I purposely picked an itty-bitty advertiser placing an ad on an obscure site to show how ubiquitous the information marketplace is. But the big boys do it too, and it's even creepier. I have a cat. I recently bought food for the cat. Here's what I just saw on the blog of Scott Adams:

Yes, that's exactly the product I bought on Amazon

There are private rooms on the internet, sites where the communication is encrypted. Google is one of them. The information about you learned by the encrypted site is entrusted to the site -- which may or may not be able to keep it secure. Google, for example, immediately puts the information up for sale, which is why you see ads related to the search you just did. The retail company from which you just bought something may not manage to keep your information secure, even if they try.

You are naked on the internet, followed everywhere, and you're always for sale. Period.

What would change if the privacy rules went into effect?

If you listen to the people screaming about it, lots would change. It would not.

  • The ISP's don't have much data to sell -- they're free to sell it now and have been free for years, but mostly they don't. ISP's are a tiny fraction of the internet ad market.
  • The ISP's get less of your data as time goes on. Far from having your complete browsing history and knowing your SSN and the size and color of the most recent clothing you just bought, as famous people have declared, they have little access to it, and the fraction gets smaller over time.
  • They never had access to your SSN. The proposed rule would have had no practical impact.
  • Most commercially important data passes through the ISP encrypted. It's literally not visible to them. Look up at the URL of this blog. It's not encrypted. On the other hand, the fact that you're viewing it is commercially useless.
  • Go to Google and look at the URL. You'll see https:// at the start, which means it's encrypted. The ISP literally can't see what you're searching for! And when you go to Amazon or another commercial site, it's the same. The ISP doesn't know what you've bought. But Amazon does, and stalks you with ads about it, as illustrated above.
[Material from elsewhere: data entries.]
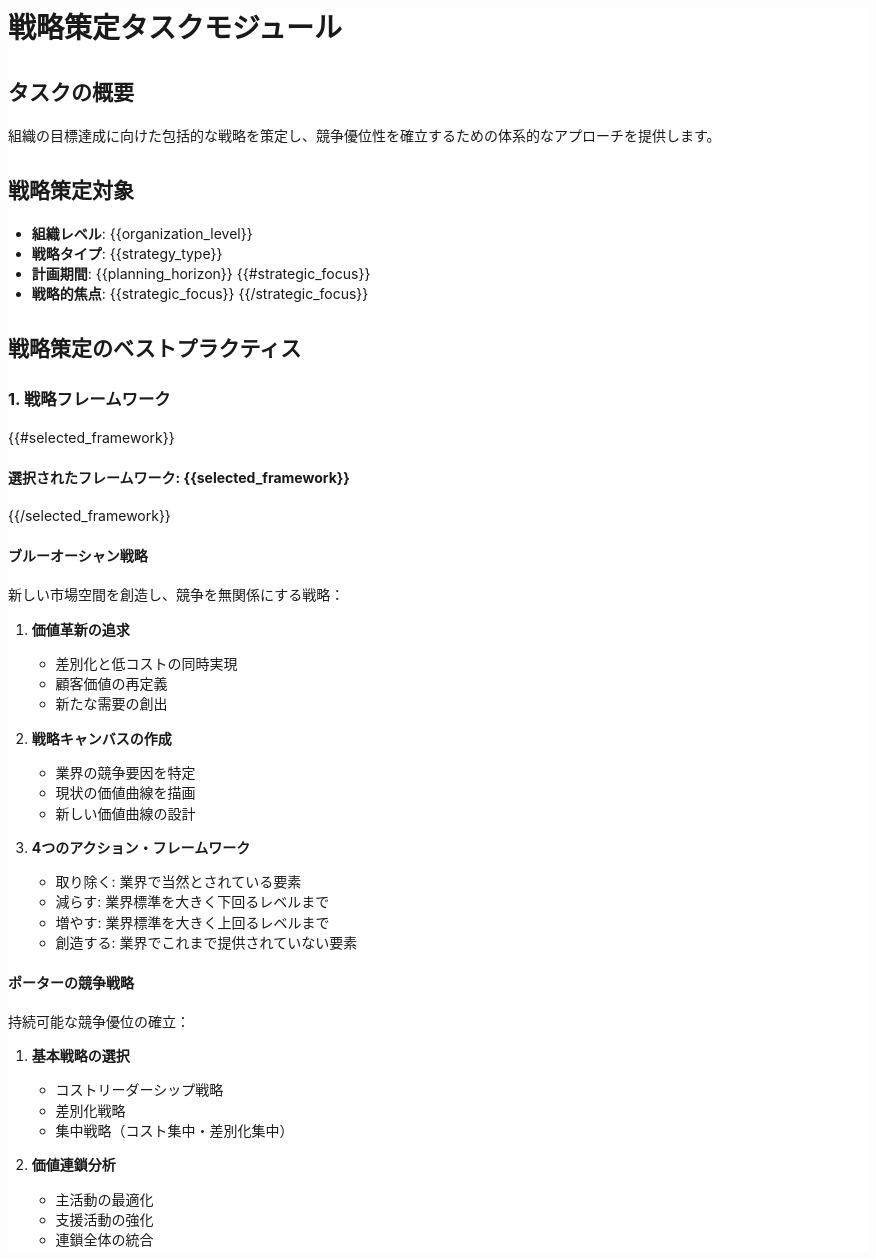# 戦略策定タスクモジュール

## タスクの概要

組織の目標達成に向けた包括的な戦略を策定し、競争優位性を確立するための体系的なアプローチを提供します。

## 戦略策定対象

- **組織レベル**: {{organization_level}}
- **戦略タイプ**: {{strategy_type}}
- **計画期間**: {{planning_horizon}}
{{#strategic_focus}}
- **戦略的焦点**: {{strategic_focus}}
{{/strategic_focus}}

## 戦略策定のベストプラクティス

### 1. 戦略フレームワーク

{{#selected_framework}}
#### 選択されたフレームワーク: {{selected_framework}}
{{/selected_framework}}

#### ブルーオーシャン戦略
新しい市場空間を創造し、競争を無関係にする戦略：

1. **価値革新の追求**
   - 差別化と低コストの同時実現
   - 顧客価値の再定義
   - 新たな需要の創出

2. **戦略キャンバスの作成**
   - 業界の競争要因を特定
   - 現状の価値曲線を描画
   - 新しい価値曲線の設計

3. **4つのアクション・フレームワーク**
   - 取り除く: 業界で当然とされている要素
   - 減らす: 業界標準を大きく下回るレベルまで
   - 増やす: 業界標準を大きく上回るレベルまで
   - 創造する: 業界でこれまで提供されていない要素

#### ポーターの競争戦略
持続可能な競争優位の確立：

1. **基本戦略の選択**
   - コストリーダーシップ戦略
   - 差別化戦略
   - 集中戦略（コスト集中・差別化集中）

2. **価値連鎖分析**
   - 主活動の最適化
   - 支援活動の強化
   - 連鎖全体の統合

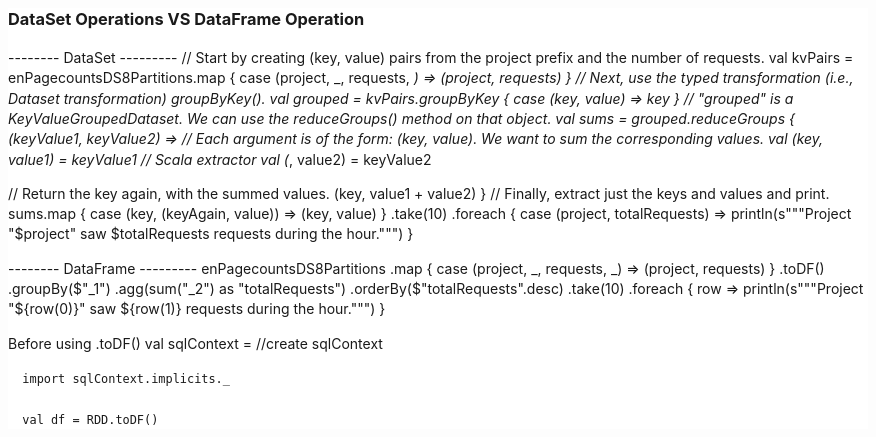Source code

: ### DataSet Operations VS DataFrame Operation

-------- DataSet ---------
// Start by creating (key, value) pairs from the project prefix and the number of requests.
val kvPairs = enPagecountsDS8Partitions.map { case (project, _, requests, _) => (project, requests) }
// Next, use the typed transformation (i.e., Dataset transformation) groupByKey().
val grouped = kvPairs.groupByKey { case (key, value) => key }
// "grouped" is a KeyValueGroupedDataset. We can use the reduceGroups() method on that object.
val sums = grouped.reduceGroups { (keyValue1, keyValue2) =>
  // Each argument is of the form: (key, value). We want to sum the corresponding values.
  val (key, value1) = keyValue1  // Scala extractor
  val (_, value2) = keyValue2

  // Return the key again, with the summed values.
  (key, value1 + value2)
}
// Finally, extract just the keys and values and print.
sums.map { case (key, (keyAgain, value)) => (key, value) }
    .take(10)
    .foreach { case (project, totalRequests) =>
      println(s"""Project "$project" saw $totalRequests requests during the hour.""")
    }

-------- DataFrame ---------
enPagecountsDS8Partitions
      .map { case (project, _, requests, _) => (project, requests) }
      .toDF()
      .groupBy($"_1")
      .agg(sum("_2") as "totalRequests")
      .orderBy($"totalRequests".desc)
      .take(10)
      .foreach { row =>
         println(s"""Project "${row(0)}" saw ${row(1)} requests during the hour.""")
      }


Before using .toDF()
      val sqlContext = //create sqlContext

      import sqlContext.implicits._

      val df = RDD.toDF()
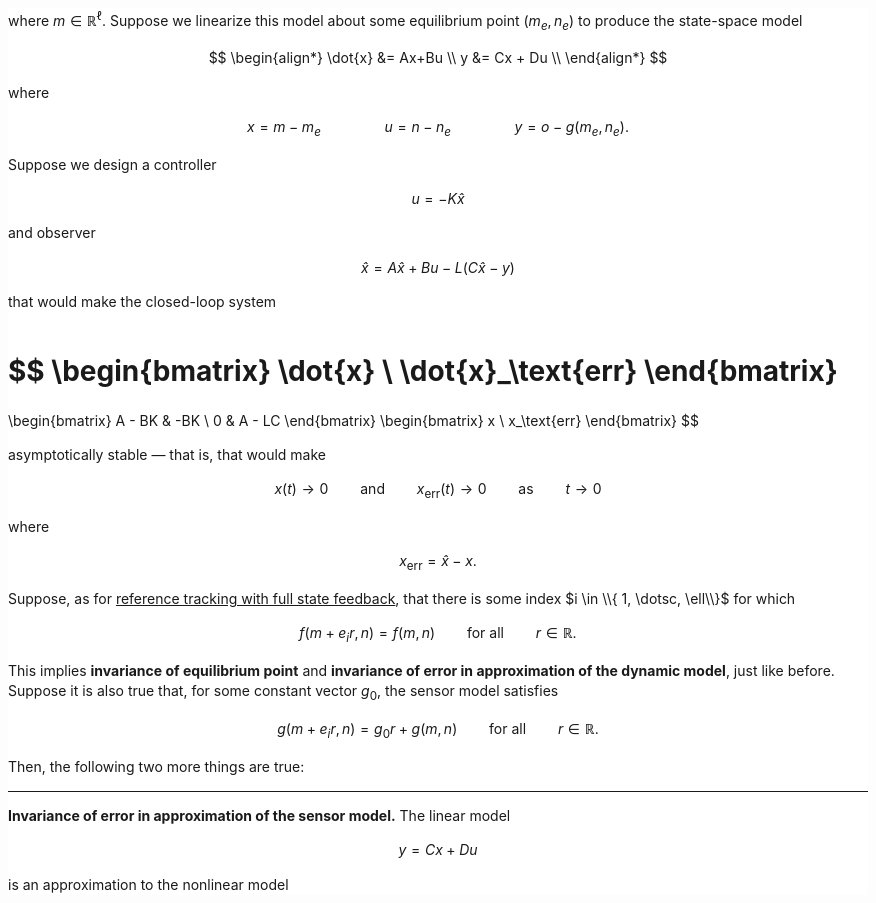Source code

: where $m \in \mathbb{R}^\ell$. Suppose we linearize this model about some equilibrium point $(m_e, n_e)$ to produce the state-space model

$$
\begin{align*}
\dot{x} &= Ax+Bu \\
y &= Cx + Du \\
\end{align*}
$$

where

$$x = m - m_e \qquad\qquad u = n - n_e \qquad\qquad y = o - g(m_e, n_e).$$

Suppose we design a controller

$$u = -K\widehat{x}$$

and observer

$$\widehat{x} = A\widehat{x} + Bu - L(C\widehat{x} - y)$$

that would make the closed-loop system

$$
\begin{bmatrix} \dot{x} \\ \dot{x}_\text{err} \end{bmatrix}
=
\begin{bmatrix} A - BK & -BK \\ 0 & A - LC \end{bmatrix} \begin{bmatrix} x \\ x_\text{err} \end{bmatrix}
$$

asymptotically stable — that is, that would make

$$x(t) \rightarrow 0 \qquad\text{and}\qquad x_\text{err}(t) \rightarrow 0 \qquad\text{as}\qquad t \rightarrow 0$$

where

$$x_\text{err} = \widehat{x} - x.$$


Suppose, as for [reference tracking with full state feedback](#reference-tracking-with-full-state-feedback), that there is some index $i \in \\{ 1, \dotsc, \ell\\}$ for which

$$ f(m + e_i r, n) = f(m, n) \qquad\text{for all}\qquad r \in \mathbb{R}. $$

This implies **invariance of equilibrium point** and **invariance of error in approximation of the dynamic model**, just like before. Suppose it is also true that, for some constant vector $g_0$, the sensor model satisfies

$$ \tag{11} g(m + e_i r, n) = g_0 r + g(m, n) \qquad\text{for all}\qquad r \in \mathbb{R}. $$

Then, the following two more things are true:

---

**Invariance of error in approximation of the sensor model.** The linear model

$$y = Cx + Du$$

is an approximation to the nonlinear model

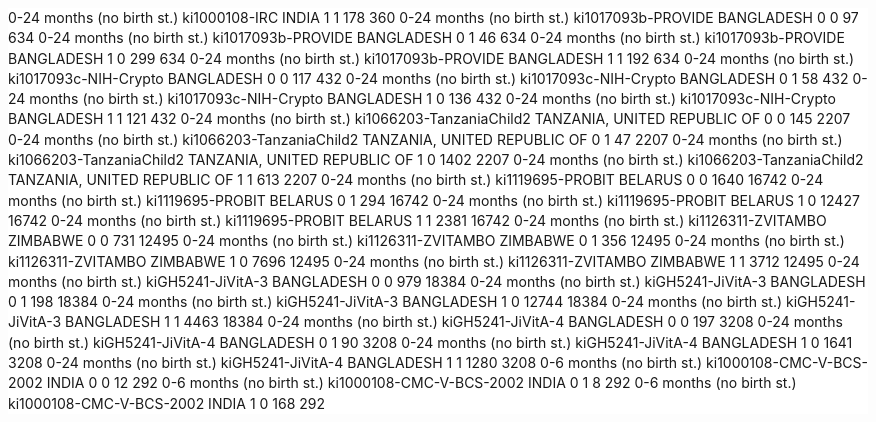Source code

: 0-24 months (no birth st.)   ki1000108-IRC              INDIA                          1                     1      178     360
0-24 months (no birth st.)   ki1017093b-PROVIDE         BANGLADESH                     0                     0       97     634
0-24 months (no birth st.)   ki1017093b-PROVIDE         BANGLADESH                     0                     1       46     634
0-24 months (no birth st.)   ki1017093b-PROVIDE         BANGLADESH                     1                     0      299     634
0-24 months (no birth st.)   ki1017093b-PROVIDE         BANGLADESH                     1                     1      192     634
0-24 months (no birth st.)   ki1017093c-NIH-Crypto      BANGLADESH                     0                     0      117     432
0-24 months (no birth st.)   ki1017093c-NIH-Crypto      BANGLADESH                     0                     1       58     432
0-24 months (no birth st.)   ki1017093c-NIH-Crypto      BANGLADESH                     1                     0      136     432
0-24 months (no birth st.)   ki1017093c-NIH-Crypto      BANGLADESH                     1                     1      121     432
0-24 months (no birth st.)   ki1066203-TanzaniaChild2   TANZANIA, UNITED REPUBLIC OF   0                     0      145    2207
0-24 months (no birth st.)   ki1066203-TanzaniaChild2   TANZANIA, UNITED REPUBLIC OF   0                     1       47    2207
0-24 months (no birth st.)   ki1066203-TanzaniaChild2   TANZANIA, UNITED REPUBLIC OF   1                     0     1402    2207
0-24 months (no birth st.)   ki1066203-TanzaniaChild2   TANZANIA, UNITED REPUBLIC OF   1                     1      613    2207
0-24 months (no birth st.)   ki1119695-PROBIT           BELARUS                        0                     0     1640   16742
0-24 months (no birth st.)   ki1119695-PROBIT           BELARUS                        0                     1      294   16742
0-24 months (no birth st.)   ki1119695-PROBIT           BELARUS                        1                     0    12427   16742
0-24 months (no birth st.)   ki1119695-PROBIT           BELARUS                        1                     1     2381   16742
0-24 months (no birth st.)   ki1126311-ZVITAMBO         ZIMBABWE                       0                     0      731   12495
0-24 months (no birth st.)   ki1126311-ZVITAMBO         ZIMBABWE                       0                     1      356   12495
0-24 months (no birth st.)   ki1126311-ZVITAMBO         ZIMBABWE                       1                     0     7696   12495
0-24 months (no birth st.)   ki1126311-ZVITAMBO         ZIMBABWE                       1                     1     3712   12495
0-24 months (no birth st.)   kiGH5241-JiVitA-3          BANGLADESH                     0                     0      979   18384
0-24 months (no birth st.)   kiGH5241-JiVitA-3          BANGLADESH                     0                     1      198   18384
0-24 months (no birth st.)   kiGH5241-JiVitA-3          BANGLADESH                     1                     0    12744   18384
0-24 months (no birth st.)   kiGH5241-JiVitA-3          BANGLADESH                     1                     1     4463   18384
0-24 months (no birth st.)   kiGH5241-JiVitA-4          BANGLADESH                     0                     0      197    3208
0-24 months (no birth st.)   kiGH5241-JiVitA-4          BANGLADESH                     0                     1       90    3208
0-24 months (no birth st.)   kiGH5241-JiVitA-4          BANGLADESH                     1                     0     1641    3208
0-24 months (no birth st.)   kiGH5241-JiVitA-4          BANGLADESH                     1                     1     1280    3208
0-6 months (no birth st.)    ki1000108-CMC-V-BCS-2002   INDIA                          0                     0       12     292
0-6 months (no birth st.)    ki1000108-CMC-V-BCS-2002   INDIA                          0                     1        8     292
0-6 months (no birth st.)    ki1000108-CMC-V-BCS-2002   INDIA                          1                     0      168     292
This whole thing is a tempest in a teapot.

What about Net Neutrality, which the FCC proposes ending?

This is a complex subject, with heated rhetoric all around. I go into the issues in depth here. Briefly, ending net neutrality is a good thing for consumers.

Net neutrality says, for example, that all the seats at Yankee Stadium have to be sold at the same price and offer the same views. We all know that the views from the grandstand and the upper deck are quite a bit different from the boxes behind the dugouts. Most people understand and accept that the prices vary accordingly. Under net neutrality, everything would have to be the same and charged the same price. Switching metaphors, why would any company offer air service if they could only charge the same rates as the bus? Why would any company offer better service without any incentive to do so?

Naturally, there are arguments against the summary I've presented here. To go into depth, read this.

Conclusion

You're naked and for sale on the internet. It's the way it is. It stops almost no one from using the internet, and many people find it convenient, seeing things that are more relevant to them than not. The frantic noise about the awfulness of rescinding a change that never took effect is nothing but posturing to the ignorant.